Dataset records
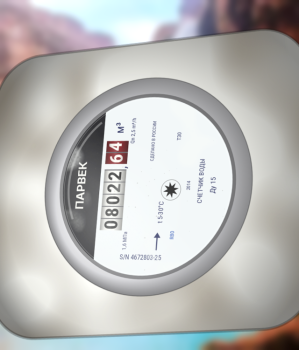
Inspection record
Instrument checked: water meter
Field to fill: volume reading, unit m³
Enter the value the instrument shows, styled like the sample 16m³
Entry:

▸ About this task
Please convert every line of the data above into a Markdown table with the columns Row and Line, numbering the rows and skipping blank lines. Leave the pictures out of the answer.

▸ Answer below
| Row | Line |
|---|---|
| 1 | Inspection record |
| 2 | Instrument checked: water meter |
| 3 | Field to fill: volume reading, unit m³ |
| 4 | Enter the value the instrument shows, styled like the sample 16m³ |
| 5 | Entry: |